CSC8309 -- Gene Expression and Proteomics

There are a number of issues with this analysis. The biggest issue we will address first; we have not checked the quality of the data in the first place. For microarray data, quality control is a pretty important issue as experimentally, it is still an error-prone technique. Some QC work can be done within afflmGUI under the 'Plot' menu.

The second major issue is the amount of manual intervention that is required to download the data, produce the results and interrogate the gene lists; we will address this next.

First of all generate a raw intensity box plot for each array using the 'Plot' menu.

A boxplot is a convenient means by which to compare the probe intensity levels between the arrays of a dataset. Either end of the box represents the upper and lower quartile. The line in the middle of the box represents the median. Horizontal lines, connected to the box by “whiskers”, indicate the largest and smallest values not considered outliers. Outliers are values that lie more than 1.5 times the interquartile range from the ﬁrst of third quartile (the edges of the box) and are represented by a small circle. You will notice that the median values, and standard distributions of the data are all variable. This is the data prior to normalisation. The data is log2 transformed intensity values.

Generate a 'Intensity Density Plot' for the PM probes.

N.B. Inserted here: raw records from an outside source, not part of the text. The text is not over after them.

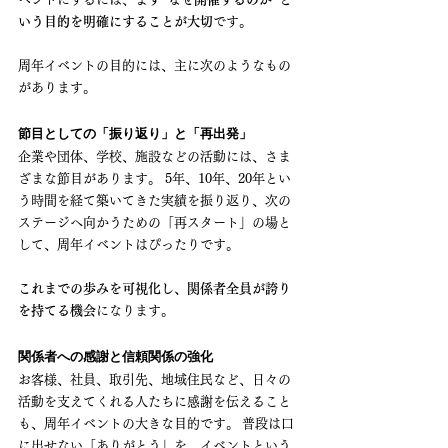
いう目的を明確にすることが大切
です。
周年イベントの目的には、主に次のようなもの
があります。
節目としての「振り返り」と「再出発」
企業や団体、学校、施設などの活動には、さま
ざまな節目があります。 5年、10年、20年とい
う時間を経て築いてきた実績を振り返り、次の
ステージへ向かうための「再スタート」の場と
して、周年イベントはぴったりです。
これまでの歩みを可視化し、関係者全員が誇り
を持てる機会
になります。
関係者への感謝と信頼関係の強化
お客様、社員、取引先、地域住民など、日々の
活動を支えてくれる人たちに感謝を伝えること
も、周年イベントの大きな目的です。 普段は口
に出せない「ありがとう」を、イベントという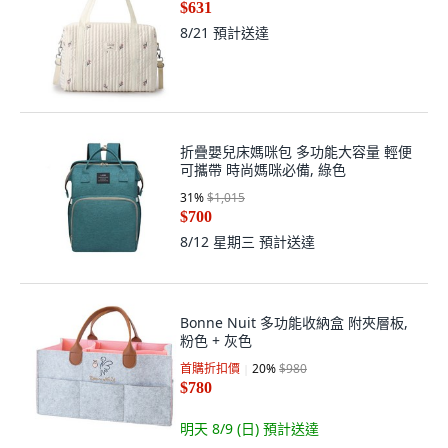
折疊嬰兒床媽咪包 多功能大容量 輕便
可攜帶 時尚媽咪必備, 綠色
31
%
$1,015
$700
8/12 星期三
預計送達
Bonne Nuit 多功能收納盒 附夾層板,
粉色 + 灰色
首購折扣價
20
%
$980
$780
明天 8/9 (日)
預計送達
(
1
)
满 $1,500 再省 $75 (王道卡)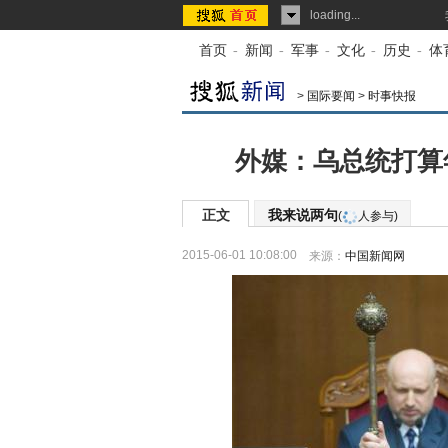
loading...
首页
-
新闻
-
军事
-
文化
-
历史
-
体
>
国际要闻
>
时事快报
外媒：乌总统打算年
正文
我来说两句
(
人参与)
2015-06-01 10:08:00
来源：
中国新闻网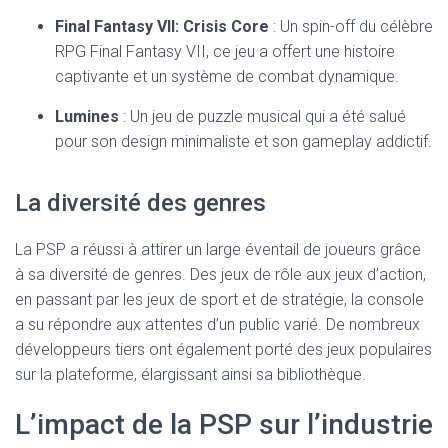
Final Fantasy VII: Crisis Core
: Un spin-off du célèbre
RPG Final Fantasy VII, ce jeu a offert une histoire
captivante et un système de combat dynamique.
Lumines
: Un jeu de puzzle musical qui a été salué
pour son design minimaliste et son gameplay addictif.
La diversité des genres
La PSP a réussi à attirer un large éventail de joueurs grâce
à sa diversité de genres. Des jeux de rôle aux jeux d’action,
en passant par les jeux de sport et de stratégie, la console
a su répondre aux attentes d’un public varié. De nombreux
développeurs tiers ont également porté des jeux populaires
sur la plateforme, élargissant ainsi sa bibliothèque.
L’impact de la PSP sur l’industrie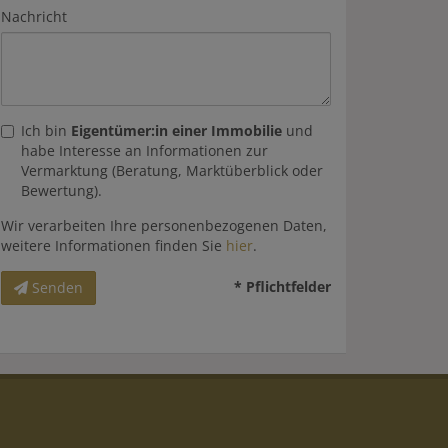
Nachricht
Ich bin
Eigentümer:in einer Immobilie
und
habe Interesse an Informationen zur
Vermarktung (Beratung, Marktüberblick oder
Bewertung).
Wir verarbeiten Ihre personenbezogenen Daten,
weitere Informationen finden Sie
hier
.
* Pflichtfelder
Senden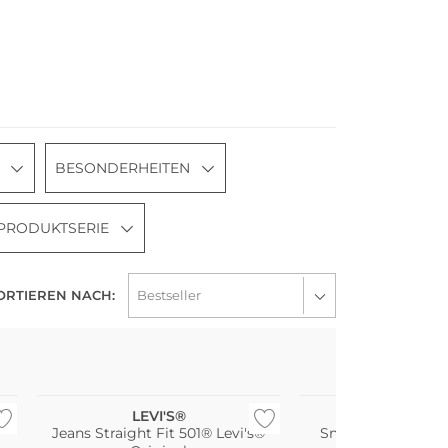
BESONDERHEITEN
PRODUKTSERIE
ORTIEREN NACH:
LEVI'S®
ADIDAS ORIG
Jeans Straight Fit 501® Levi's®
Sneaker HAN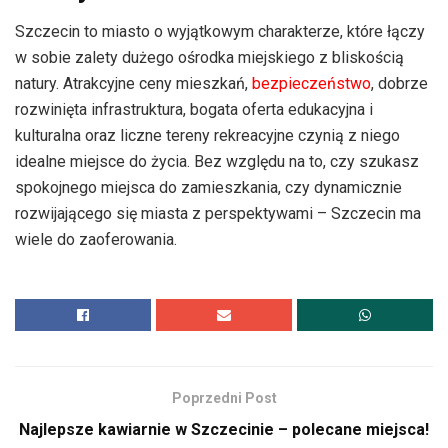
Szczecin to miasto o wyjątkowym charakterze, które łączy
w sobie zalety dużego ośrodka miejskiego z bliskością
natury. Atrakcyjne ceny mieszkań,
bezpieczeństwo
, dobrze
rozwinięta infrastruktura, bogata oferta edukacyjna i
kulturalna oraz liczne tereny rekreacyjne czynią z niego
idealne miejsce do życia. Bez względu na to, czy szukasz
spokojnego miejsca do zamieszkania, czy dynamicznie
rozwijającego się miasta z perspektywami – Szczecin ma
wiele do zaoferowania.
Poprzedni Post
Najlepsze kawiarnie w Szczecinie – polecane miejsca!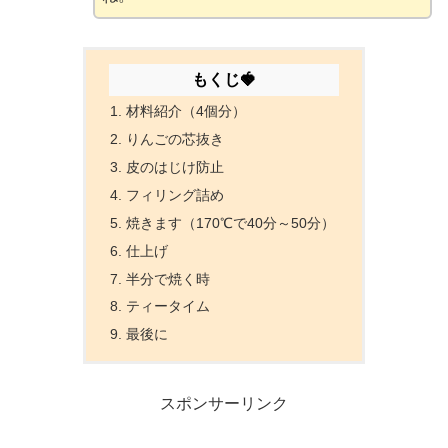
もくじ🍓
材料紹介（4個分）
りんごの芯抜き
皮のはじけ防止
フィリング詰め
焼きます（170℃で40分～50分）
仕上げ
半分で焼く時
ティータイム
最後に
スポンサーリンク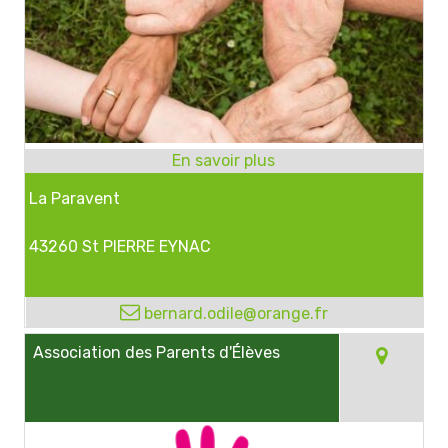
La Paravent
43260 St PIERRE EYNAC
bernard.odile@orange.fr
Association des Parents d'Élèves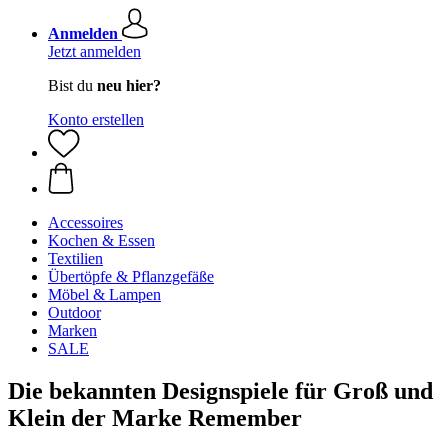
Anmelden
Jetzt anmelden
Bist du
neu hier?
Konto erstellen
Accessoires
Kochen & Essen
Textilien
Übertöpfe & Pflanzgefäße
Möbel & Lampen
Outdoor
Marken
SALE
Die bekannten Designspiele für Groß und
Klein der Marke Remember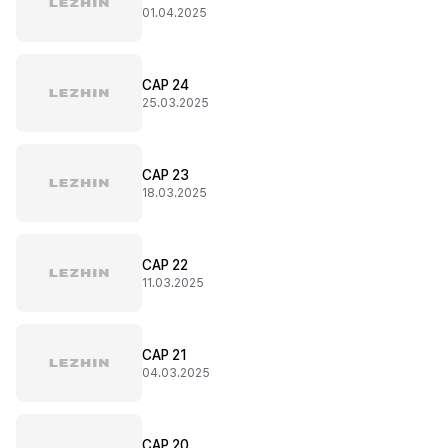
01.04.2025
CAP 24
25.03.2025
CAP 23
18.03.2025
CAP 22
11.03.2025
CAP 21
04.03.2025
CAP 20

This displays similar information to the boxplot - the spread of intensities for all the CEL files. The x-axis represents probe density level and the y-axis indicates probe intensity. This plot provides us with a slightly more detailed picture and there are a number of inferences that can be made from these plots; a bimodal distribution in the raw data, for example, is often indicative of an array containing a spatial artefact and an array which is shifted to the right often has abnormally high background interference. The data in this case looks fine.

Now generate a normalised intensity boxplot for the data.

Notice the spread of the data is now even across all the arrays. This is essential to make meaningful comparisons between the groups.

Generate an RNA degradation plot

These give a good indication of the quality of the sample that has been hybridised to the array. mRNA degradation occurs when the molecule begins to break down and is therefore ineﬀective in determining gene expression. Because this kind of degradation starts at the 5’ end of the molecule and progresses to the 3’ end it can be easily measured using oligonucleotide arrays, where each PM probe is numbered sequentially from the 5’ end of the targeted mRNA transcript.

When RNA degradation is advanced, PM probe intensity at the 3’ end of a probeset should be elevated when compared with the 5’ end. When dealing with high quality RNA a slope of between .5 and 1.7 is typical, depending on the type of array; slopes that exceed these values by a factor of 2 or higher could indicate excessive degradation, the actual value is however less important than agreement between the chips, because if all the arrays have similar slopes then comparisons within genes across the arrays may still be valid.

If you now do a 'Relative Log Expression' plot - do any of the samples look like they might be an outlier?

The Relative Log Expression (RLE) plot shows, for each array, the deviation of gene expression level from the median gene expression level for that gene across all arrays. An array with quality problems may show signiﬁcantly diﬀerent values than the majority of arrays, resulting in an RLE box with greater spread or a median which deviates from 0.

The Normalized Unscaled Standard Error (NUSE) plot portrays the chip-wise distribution of standard error estimates, obtained for each gene on each array. To account for the fact that variability diﬀers considerably between each genes, the error estimates are standardised so that the median standard error across arrays is 1 for each gene.

Does a NUSE plot identify any other potential outlier chips?

It is possible to generate chip pseudo images, to look for spatial artifacts on the chips. First generate a weights plot, and a residuals plot for the GSM524662 chip. Notice the distribution of these statistical measures across the chip - they should be relatively uniform.

Now generate the same plots for any chips that you might have identified as potential outliers. Are there any clues as to why they might be outliers?

Although we appear to have one or more outlier chips, the majority of the data appears to be ok, with some spatial artefacts. We will trust the normalisation routines to have successfully normalised this systematic error, and we will not discard this chip from the experiment.